Signal Intelligence in the Pacific War
by GERHARD KREBS -- abstract

The declassification of a great amount of documents on signal intelligence, particularly in the United States during the last three decades, has widely enlarged our knowledege on this aspect of World War II . This is not only the case for the European and North African theater but also for the Pacific War. While cryptologic activities were reduced in the years after World War I, they were intensified again in the late 1930s.
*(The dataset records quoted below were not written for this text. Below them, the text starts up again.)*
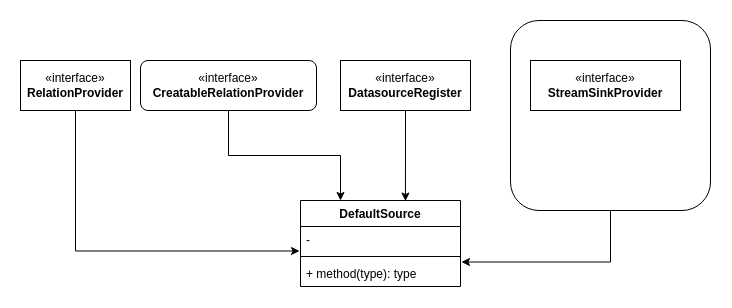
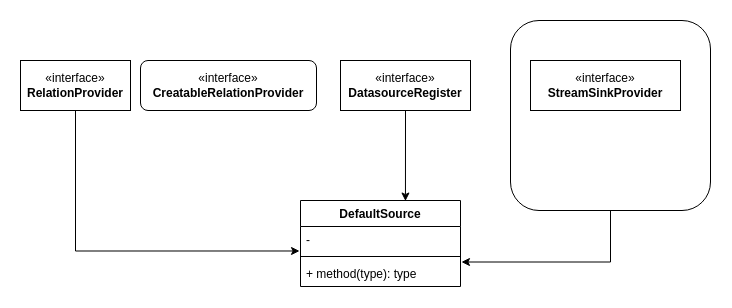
  <mxCell id="0" />
  <mxCell id="1" parent="0" />
  <mxCell id="2" style="edgeStyle=orthogonalEdgeStyle;rounded=0;orthogonalLoop=1;jettySize=auto;html=1;entryX=1.006;entryY=0.058;entryDx=0;entryDy=0;entryPerimeter=0;" edge="1" parent="1" source="3" target="7"><mxGeometry relative="1" as="geometry" /></mxCell>
  <mxCell id="3" value="" style="rounded=1;whiteSpace=wrap;html=1;" vertex="1" parent="1"><mxGeometry x="510" y="20" width="200" height="190" as="geometry" /></mxCell>
  <mxCell id="4" value="DefaultSource" style="swimlane;fontStyle=1;align=center;verticalAlign=top;childLayout=stackLayout;horizontal=1;startSize=26;horizontalStack=0;resizeParent=1;resizeParentMax=0;resizeLast=0;collapsible=1;marginBottom=0;whiteSpace=wrap;html=1;" vertex="1" parent="1"><mxGeometry x="300" y="200" width="160" height="86" as="geometry"><mxRectangle x="290" y="150" width="120" height="30" as="alternateBounds" /></mxGeometry></mxCell>
  <mxCell id="5" value="-" style="text;strokeColor=none;fillColor=none;align=left;verticalAlign=top;spacingLeft=4;spacingRight=4;overflow=hidden;rotatable=0;points=[[0,0.5],[1,0.5]];portConstraint=eastwest;whiteSpace=wrap;html=1;" vertex="1" parent="4"><mxGeometry y="26" width="160" height="26" as="geometry" /></mxCell>
  <mxCell id="6" value="" style="line;strokeWidth=1;fillColor=none;align=left;verticalAlign=middle;spacingTop=-1;spacingLeft=3;spacingRight=3;rotatable=0;labelPosition=right;points=[];portConstraint=eastwest;strokeColor=inherit;" vertex="1" parent="4"><mxGeometry y="52" width="160" height="8" as="geometry" /></mxCell>
  <mxCell id="7" value="+ method(type): type" style="text;strokeColor=none;fillColor=none;align=left;verticalAlign=top;spacingLeft=4;spacingRight=4;overflow=hidden;rotatable=0;points=[[0,0.5],[1,0.5]];portConstraint=eastwest;whiteSpace=wrap;html=1;" vertex="1" parent="4"><mxGeometry y="60" width="160" height="26" as="geometry" /></mxCell>
  <mxCell id="8" style="edgeStyle=orthogonalEdgeStyle;rounded=0;orthogonalLoop=1;jettySize=auto;html=1;exitX=0.5;exitY=1;exitDx=0;exitDy=0;entryX=-0.006;entryY=0.942;entryDx=0;entryDy=0;entryPerimeter=0;" edge="1" parent="1" source="9" target="5"><mxGeometry relative="1" as="geometry" /></mxCell>
  <mxCell id="9" value="«interface»&lt;br&gt;&lt;b&gt;RelationProvider&lt;/b&gt;" style="html=1;whiteSpace=wrap;" vertex="1" parent="1"><mxGeometry x="20" y="60" width="110" height="50" as="geometry" /></mxCell>
- <mxCell id="10" style="edgeStyle=orthogonalEdgeStyle;rounded=0;orthogonalLoop=1;jettySize=auto;html=1;exitX=0.5;exitY=1;exitDx=0;exitDy=0;entryX=0.25;entryY=0;entryDx=0;entryDy=0;" edge="1" parent="1" source="11" target="4"><mxGeometry relative="1" as="geometry" /></mxCell>
  <mxCell id="11" value="«interface»&lt;br&gt;&lt;b&gt;CreatableRelationProvider&lt;/b&gt;" style="html=1;whiteSpace=wrap;rounded=1;" vertex="1" parent="1"><mxGeometry x="140" y="60" width="176" height="50" as="geometry" /></mxCell>
  <mxCell id="12" value="«interface»&lt;br&gt;&lt;b&gt;StreamSinkProvider&lt;/b&gt;" style="html=1;whiteSpace=wrap;" vertex="1" parent="1"><mxGeometry x="530" y="60" width="150" height="50" as="geometry" /></mxCell>
  <mxCell id="13" style="edgeStyle=orthogonalEdgeStyle;rounded=0;orthogonalLoop=1;jettySize=auto;html=1;exitX=0.5;exitY=1;exitDx=0;exitDy=0;entryX=0.656;entryY=0.006;entryDx=0;entryDy=0;entryPerimeter=0;" edge="1" parent="1" source="14" target="4"><mxGeometry relative="1" as="geometry" /></mxCell>
  <mxCell id="14" value="«interface»&lt;br&gt;&lt;b&gt;DatasourceRegister&lt;/b&gt;" style="html=1;whiteSpace=wrap;" vertex="1" parent="1"><mxGeometry x="340" y="60" width="130" height="50" as="geometry" /></mxCell>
The USA had reached good results in the period immediately before Pearl Harbor though it did not make full use of the contents of the intercepted Japanese messages. During the war, however, the ability to read the telegrams and radio communication of the enemy powers contributed widely to the successes in the strategic and operational field. British, Dutch, Australian, and Canadian cryptologers also had their share. In contrast to the alliied side of the Pacific war the fact is widely unknown to historians that also Japan since the early 1930s was able to read the military and diplomatic ciphers of the United States as well as of Great Britain, though to a lesser degree than their enemies, and exchanged cryptographic information with the Axis partners, including captured code books. Research, however, is hampered by the very limited number of documents which have survived the war.


The Journal of Intelligence History is published by the International Intelligence History Association, founded in 1993 to promote scholarly research on intelligence organizations and their impact on historical development and international relations.